Detecting anomalies in metrics

Applying anomaly detection to time-series data is a classic use case. A few APM and infrastructure monitoring vendors like Datadog and New Relic have recently introduced this feature into their services. Depending on the metric and use case, teams may want to evaluate if a datapoint is an anomaly based on:

  • Recency: Is this an anomaly compared to the last 5 minutes of data I have?

  • Historically: Is this an anomaly compared to the data I have collected since the system first came online?

  • Seasonality: Is this normal for a specific time of the day or year? (For example: Black Friday.)

  • Correlated: Is this anomaly conditionally ok because of the value of another metric or variable? (For example: A build process running on the machine.)

Anomaly detection as it applies to metrics is definitely not a one size fits all proposition and teams should choose their algorithms accordingly.
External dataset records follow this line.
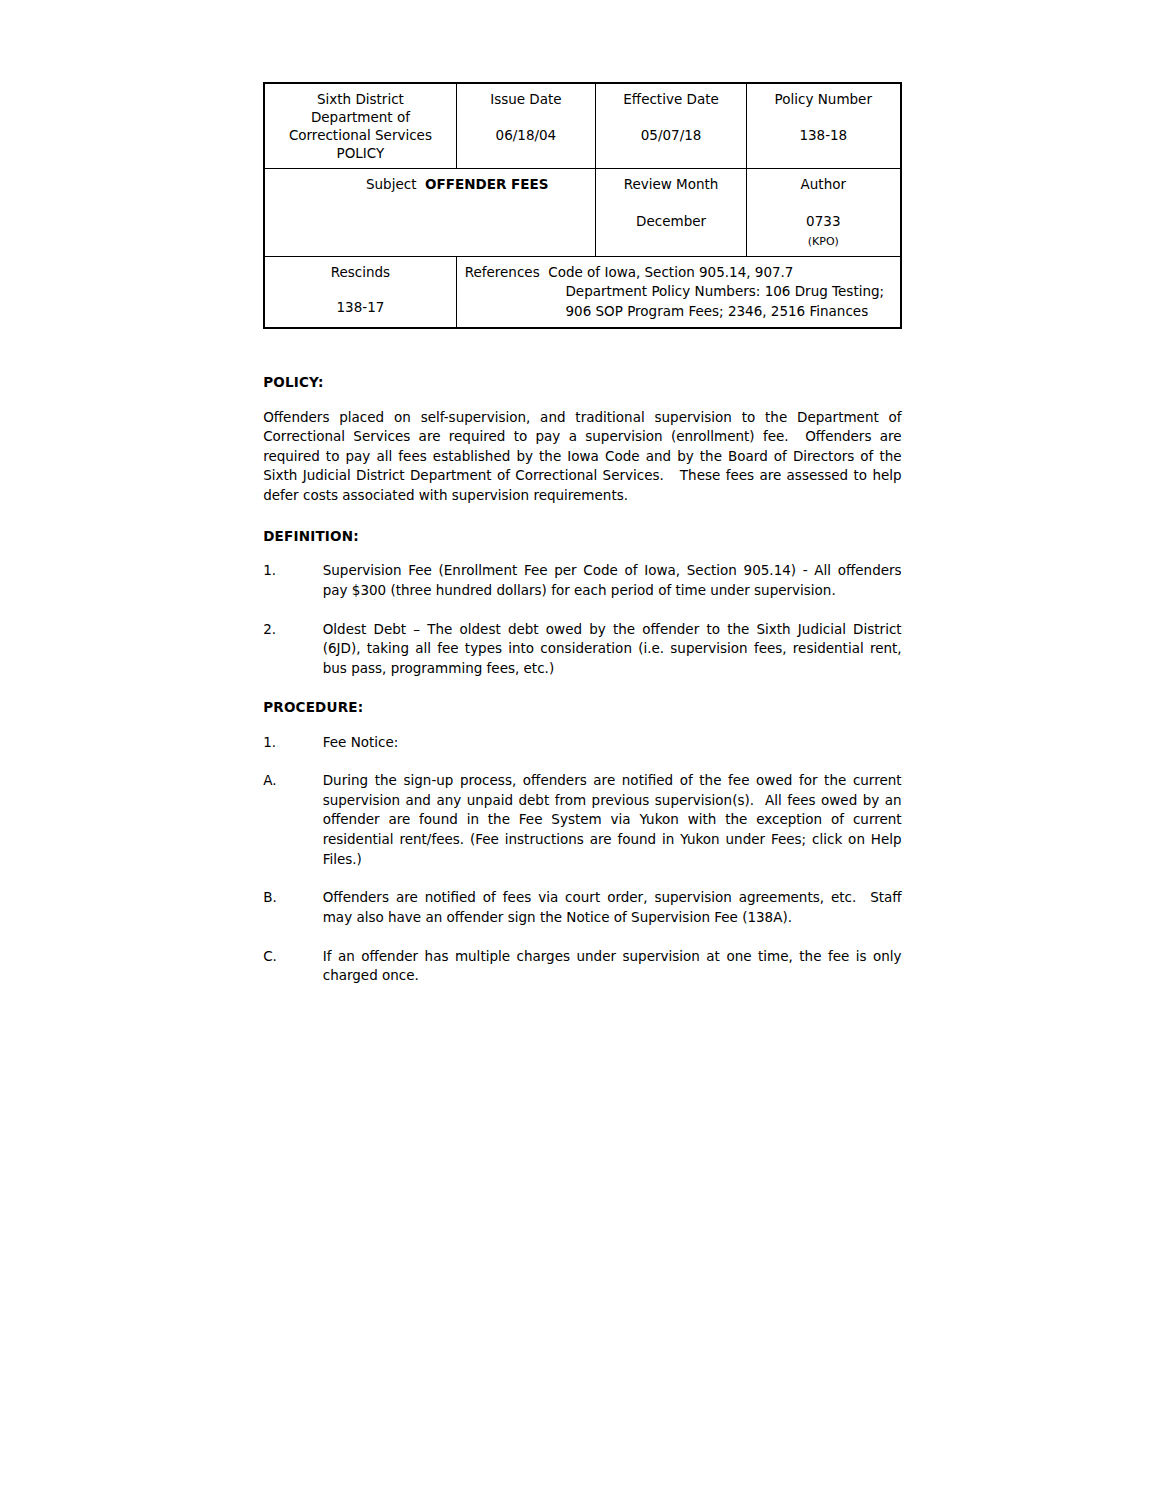| Sixth District Department of Correctional Services POLICY | Issue Date 06/18/04 | Effective Date 05/07/18 | Policy Number 138-18 |
| Subject OFFENDER FEES | Review Month December | Author 0733 (KPO) |
| Rescinds 138-17 | References Code of Iowa, Section 905.14, 907.7 Department Policy Numbers: 106 Drug Testing; 906 SOP Program Fees; 2346, 2516 Finances |
POLICY:
Offenders placed on self-supervision, and traditional supervision to the Department of Correctional Services are required to pay a supervision (enrollment) fee. Offenders are required to pay all fees established by the Iowa Code and by the Board of Directors of the Sixth Judicial District Department of Correctional Services. These fees are assessed to help defer costs associated with supervision requirements.
DEFINITION:
| 1. | Supervision Fee (Enrollment Fee per Code of Iowa, Section 905.14) - All offenders pay $300 (three hundred dollars) for each period of time under supervision. |
| 2. | Oldest Debt – The oldest debt owed by the offender to the Sixth Judicial District (6JD), taking all fee types into consideration (i.e. supervision fees, residential rent, bus pass, programming fees, etc.) |
PROCEDURE:
| 1. | Fee Notice: |
| A. | During the sign-up process, offenders are notified of the fee owed for the current supervision and any unpaid debt from previous supervision(s). All fees owed by an offender are found in the Fee System via Yukon with the exception of current residential rent/fees. (Fee instructions are found in Yukon under Fees; click on Help Files.) |
| B. | Offenders are notified of fees via court order, supervision agreements, etc. Staff may also have an offender sign the Notice of Supervision Fee (138A). |
| C. | If an offender has multiple charges under supervision at one time, the fee is only charged once. |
Detecting anomalies across data types

So far we have covered different solutions that support some degree of anomaly detection. However, a more interesting question to ask now is:

Is it possible to detect an anomaly output from Splunk and combine it with an anomaly output from Datadog?
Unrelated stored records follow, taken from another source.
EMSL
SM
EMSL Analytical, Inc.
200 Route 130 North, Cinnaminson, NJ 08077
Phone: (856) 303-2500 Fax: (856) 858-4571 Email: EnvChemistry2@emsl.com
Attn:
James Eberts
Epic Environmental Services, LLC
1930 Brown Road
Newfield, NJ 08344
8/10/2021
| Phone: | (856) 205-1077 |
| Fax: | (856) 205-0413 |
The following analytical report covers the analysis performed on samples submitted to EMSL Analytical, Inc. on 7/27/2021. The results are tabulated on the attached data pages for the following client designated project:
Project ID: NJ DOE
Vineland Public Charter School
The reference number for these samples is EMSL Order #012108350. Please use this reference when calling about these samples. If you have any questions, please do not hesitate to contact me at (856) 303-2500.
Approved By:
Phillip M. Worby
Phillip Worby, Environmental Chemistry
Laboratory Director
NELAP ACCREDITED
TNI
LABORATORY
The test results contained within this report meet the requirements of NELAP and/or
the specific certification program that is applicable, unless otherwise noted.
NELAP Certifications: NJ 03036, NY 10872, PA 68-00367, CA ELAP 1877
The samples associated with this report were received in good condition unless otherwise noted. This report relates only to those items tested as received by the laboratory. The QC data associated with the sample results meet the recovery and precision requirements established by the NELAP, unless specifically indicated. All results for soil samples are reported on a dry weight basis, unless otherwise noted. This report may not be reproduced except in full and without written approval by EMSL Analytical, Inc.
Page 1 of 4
With SignifAI there are couple of ways to detect multiple anomalies and the relationships between them. First, it is important to remember that the SignifAI platform is completely vendor and tool agnostic. This means SignifAI can take the anomalies detected in your log, metrics or events monitoring tools and correlate between the multiple anomalies just like another stream of data. What if you want to determine causation? What can be said about one anomaly affecting another anomaly? Or even better, determining if it is the root-cause of the other anomaly? Well, because SignifAI is using Bayesian structural time-series models, it is possible to try and predict the counterfactual, i.e., how one specific anomaly stream would have evolved after the other anomaly stream if the second anomaly stream had never occurred.

Should you build your own anomaly detection system or use your monitoring tools?

Despite the mathematics having been around for a long time, it was only until recently that APM, log and infrastructure monitoring vendors began to incorporate anomaly detection functionality into their tools. The majority of the implementations so far have been rather basic. The other limitation of course is that they are siloed. They can only detect anomalies within the data sets they can consume, for example logs or metrics. If we recall, the more relevant training data a machine has at its disposal, the more powerful the correlations and the greater the accuracy of anomalies it can detect.

Aside from these tools limiting their anomaly detection to their respective data domains, you should also consider the development and maintenance costs associated with building your own system. In-house expertise is also required to develop a robust anomaly detection system that can yield accurate and actionable results. It’s often better to buy a subscription to a service if you don’t have the in-house expertise, budget or highly specialized use case that merits going at it alone.